(About this task): Rewrite every line of the rows below as a numbered list, skipping blank lines. Leave out the pictures.

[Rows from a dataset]
•••••
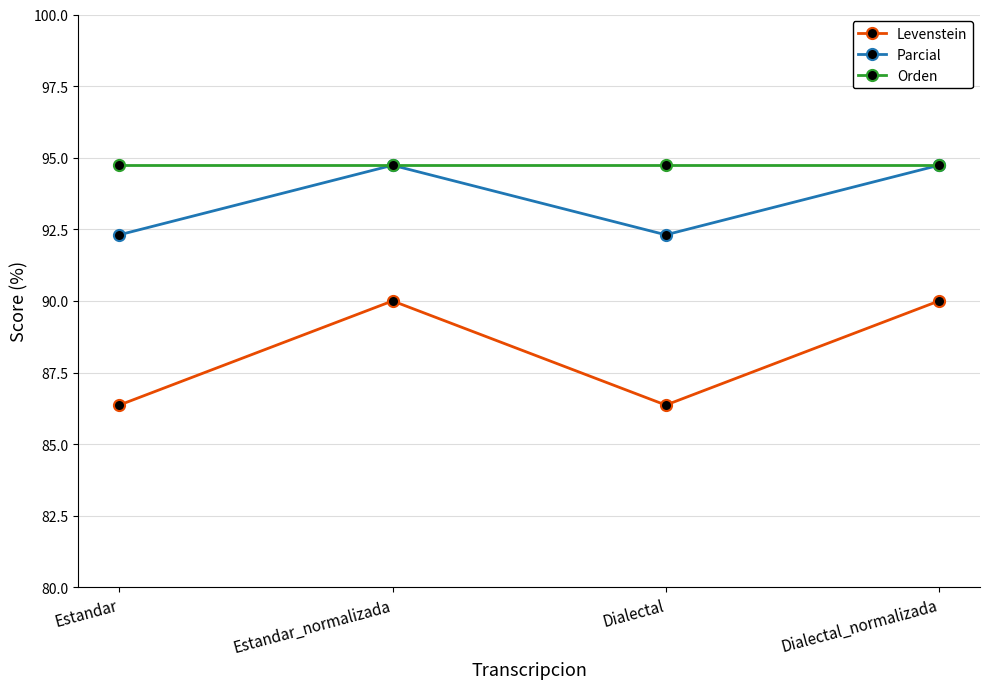

Which series has the largest range (max minus min)?

Levenstein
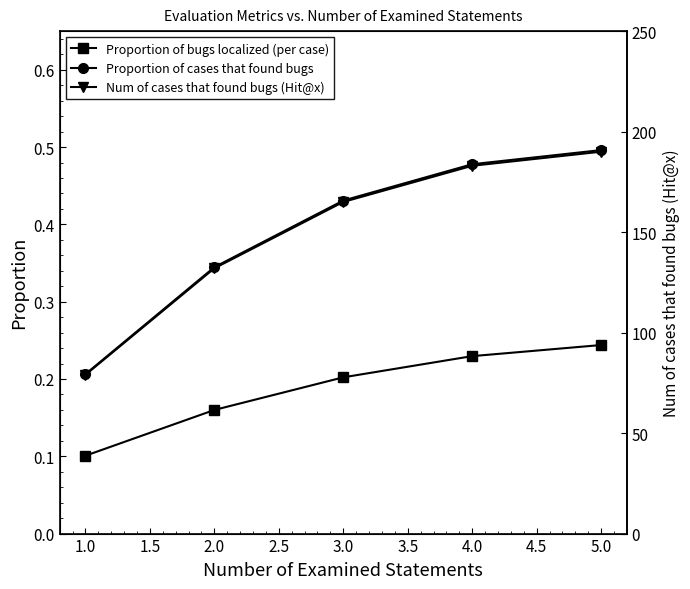

List the labels in order of Proportion of cases that found bugs value, smallest first.

1.0, 2.0, 3.0, 4.0, 5.0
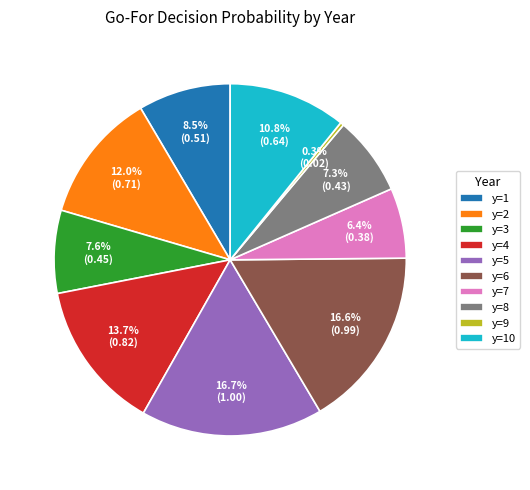

To the nearest percent, what portion does y=2 represent?

12%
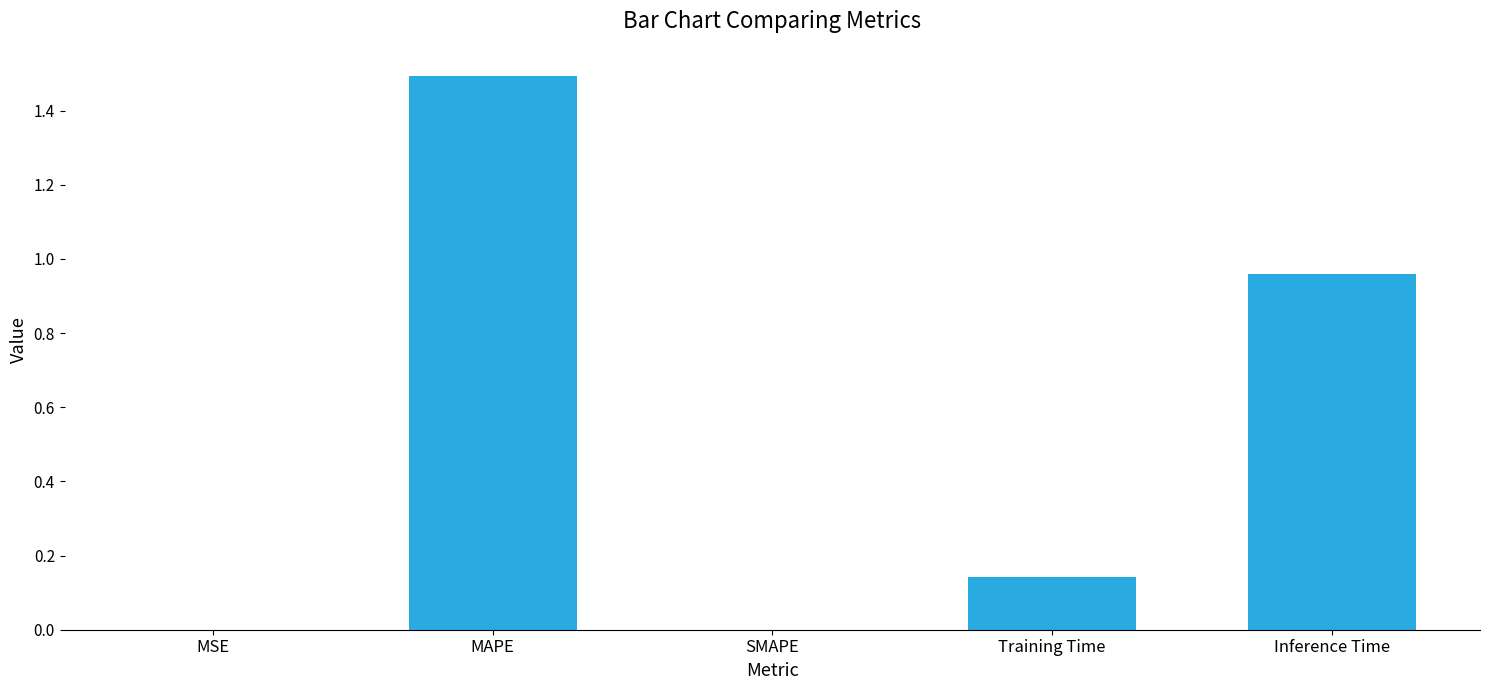

Is it true that the value at SMAPE is 0.5?

False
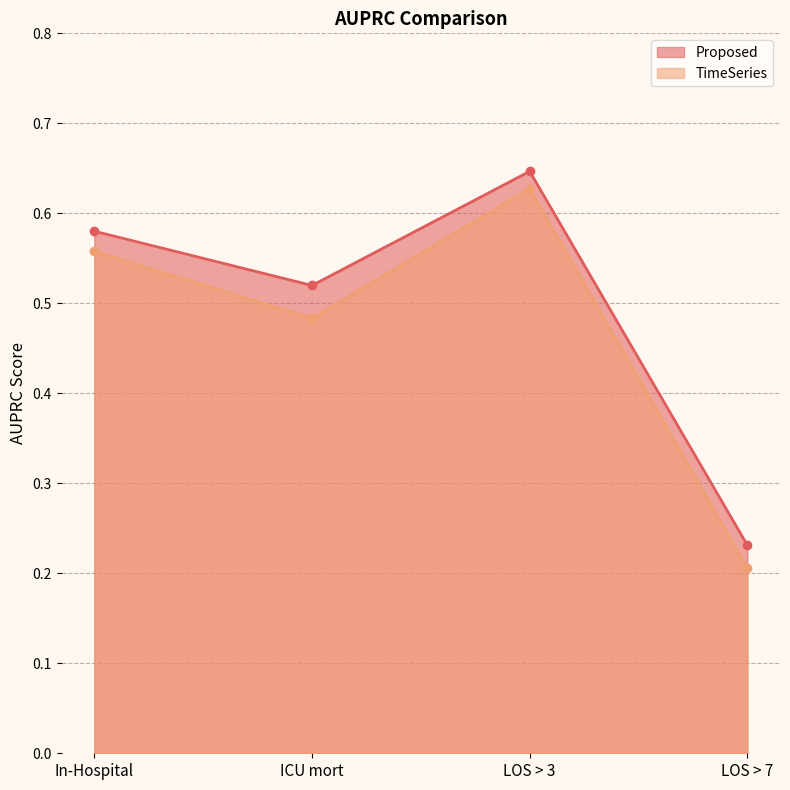

True or false: TimeSeries and Proposed intersect in this chart.

False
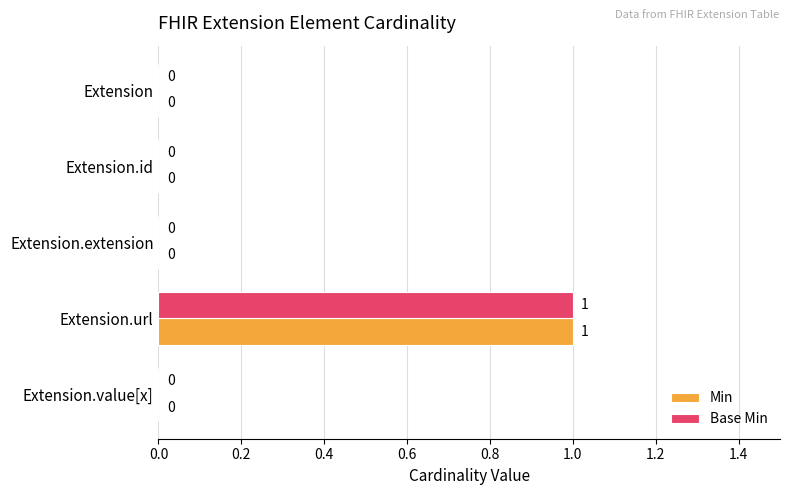

The Base Min series shows 0 at Extension.id. True or false?

True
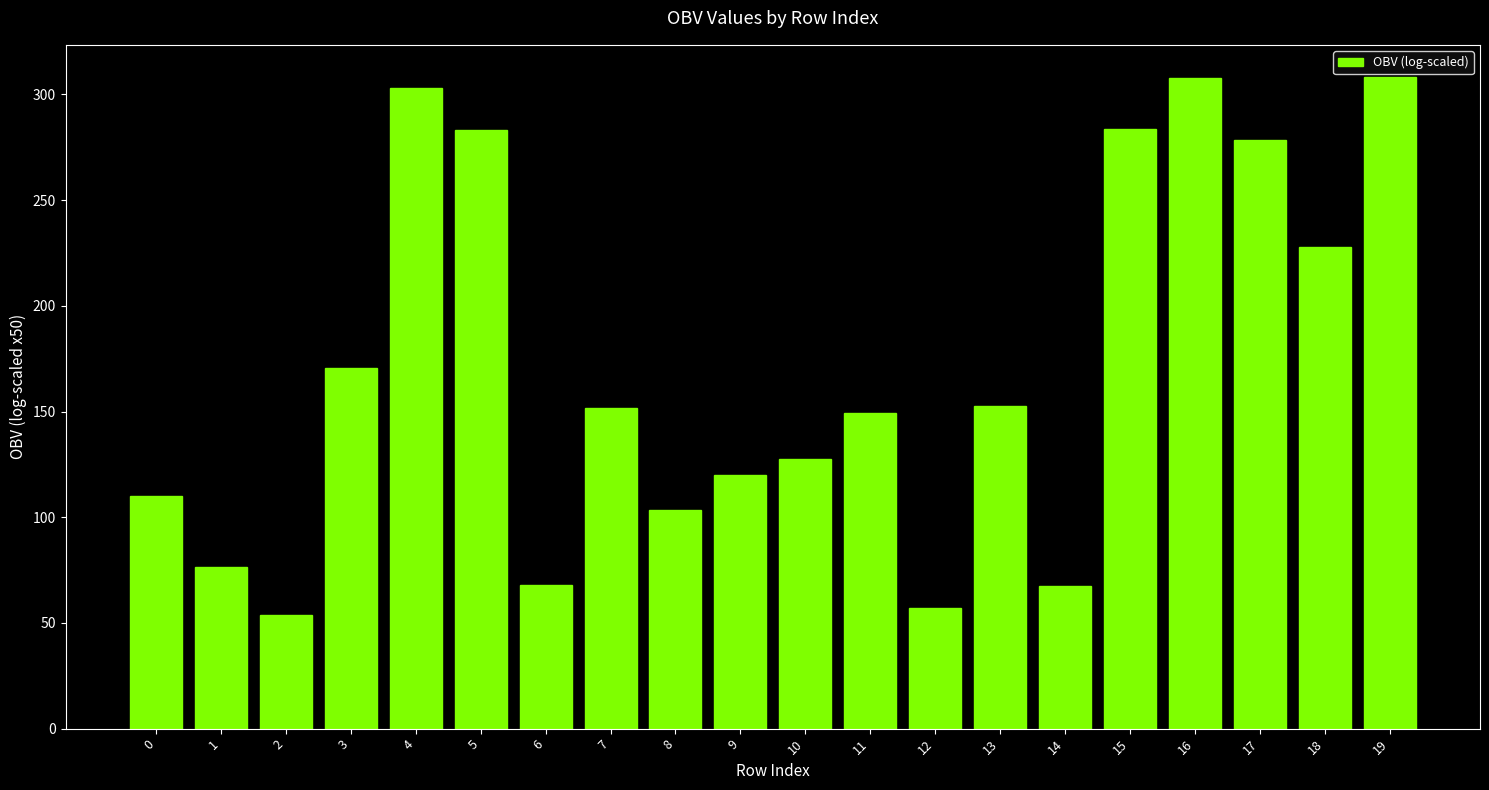

What is the difference between the second highest and second lowest values?

250.6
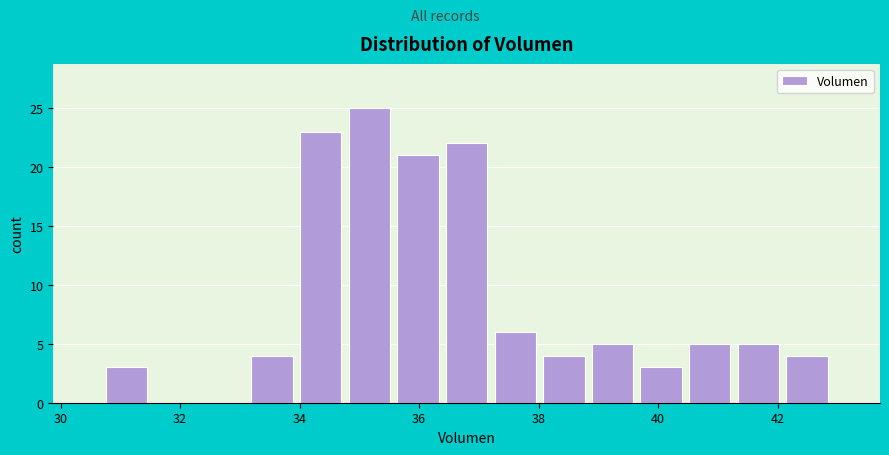

Reading left to right, list every bar in this chart as the range it spans on the x-axis followed by its height. Neither the bar edges nor the heights are printed on the chart, so give them approximately, as read against the axes.

30.6 to 31.6: 3
31.6 to 32.4: 0
32.4 to 33.2: 0
33.2 to 34.0: 4
34.0 to 34.8: 23
34.8 to 35.6: 25
35.6 to 36.4: 21
36.4 to 37.2: 22
37.2 to 38.0: 6
38.0 to 38.8: 4
38.8 to 39.6: 5
39.6 to 40.4: 3
40.4 to 41.2: 5
41.2 to 42.0: 5
42.0 to 43.0: 4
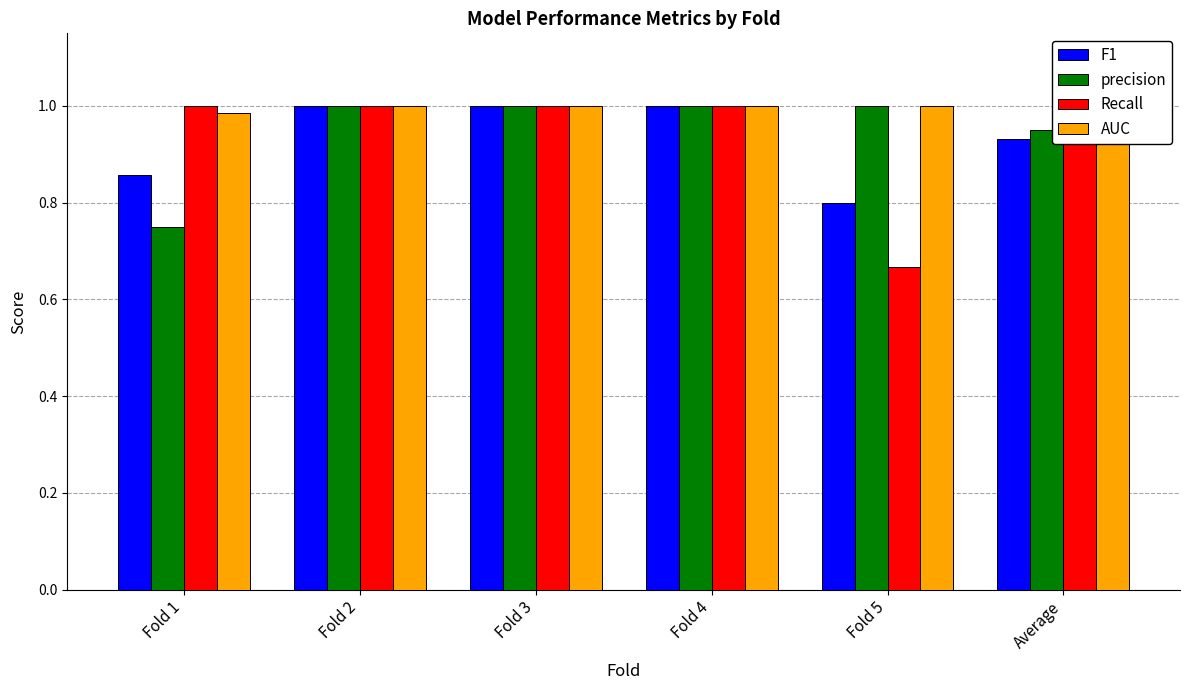

At how many categories does at least one series exceed 0?

6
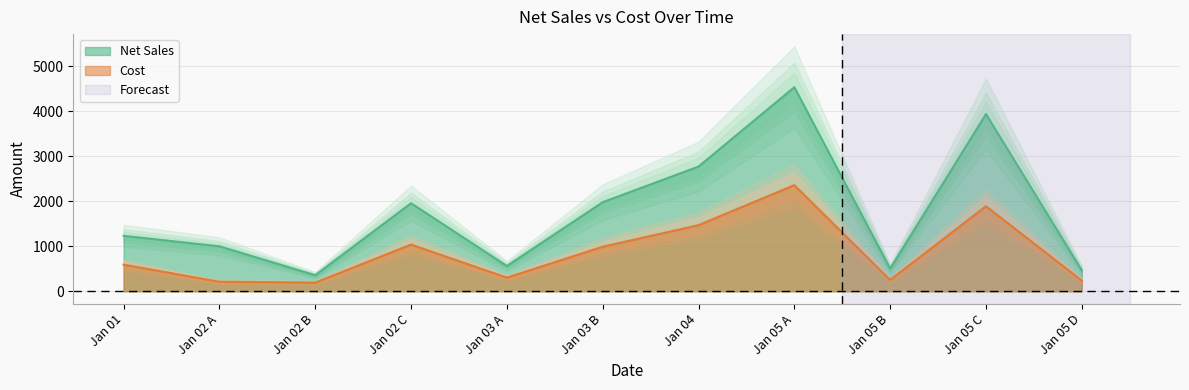

Reading right to left, extract all data points from this chart.

Net Sales: 465.0	3938.4	503.1	4536.0	2772.0	1980.0	561.7	1957.6	357.5	1000.0	1232.4
Cost: 237.1	1890.4	251.6	2358.7	1469.2	990.0	303.3	1037.5	193.1	212.1	591.6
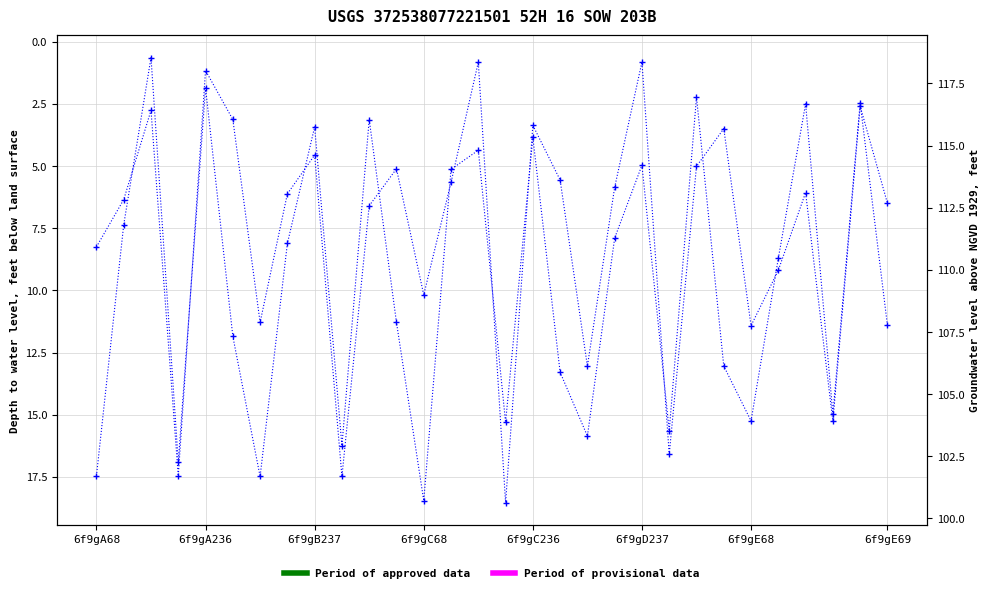

How many values in the col_7 series exceed 6?

16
•••••
(Answer box):
1. Which series has the largest range (max minus min)?
2. Levenstein
3. List the labels in order of Proportion of cases that found bugs value, smallest first.
4. 1.0, 2.0, 3.0, 4.0, 5.0
5. To the nearest percent, what portion does y=2 represent?
6. 12%
7. Is it true that the value at SMAPE is 0.5?
8. False
9. True or false: TimeSeries and Proposed intersect in this chart.
10. False
11. The Base Min series shows 0 at Extension.id. True or false?
12. True
13. What is the difference between the second highest and second lowest values?
14. 250.6
15. Reading left to right, list every bar in this chart as the range it spans on the x-axis followed by its height. Neither the bar edges nor the heights are printed on the chart, so give them approximately, as read against the axes.
16. 30.6 to 31.6: 3
17. 31.6 to 32.4: 0
18. 32.4 to 33.2: 0
19. 33.2 to 34.0: 4
20. 34.0 to 34.8: 23
21. 34.8 to 35.6: 25
22. 35.6 to 36.4: 21
23. 36.4 to 37.2: 22
24. 37.2 to 38.0: 6
25. 38.0 to 38.8: 4
26. 38.8 to 39.6: 5
27. 39.6 to 40.4: 3
28. 40.4 to 41.2: 5
29. 41.2 to 42.0: 5
30. 42.0 to 43.0: 4
31. At how many categories does at least one series exceed 0?
32. 6
33. Reading right to left, extract all data points from this chart.
34. Net Sales: 465.0	3938.4	503.1	4536.0	2772.0	1980.0	561.7	1957.6	357.5	1000.0	1232.4
35. Cost: 237.1	1890.4	251.6	2358.7	1469.2	990.0	303.3	1037.5	193.1	212.1	591.6
36. How many values in the col_7 series exceed 6?
37. 16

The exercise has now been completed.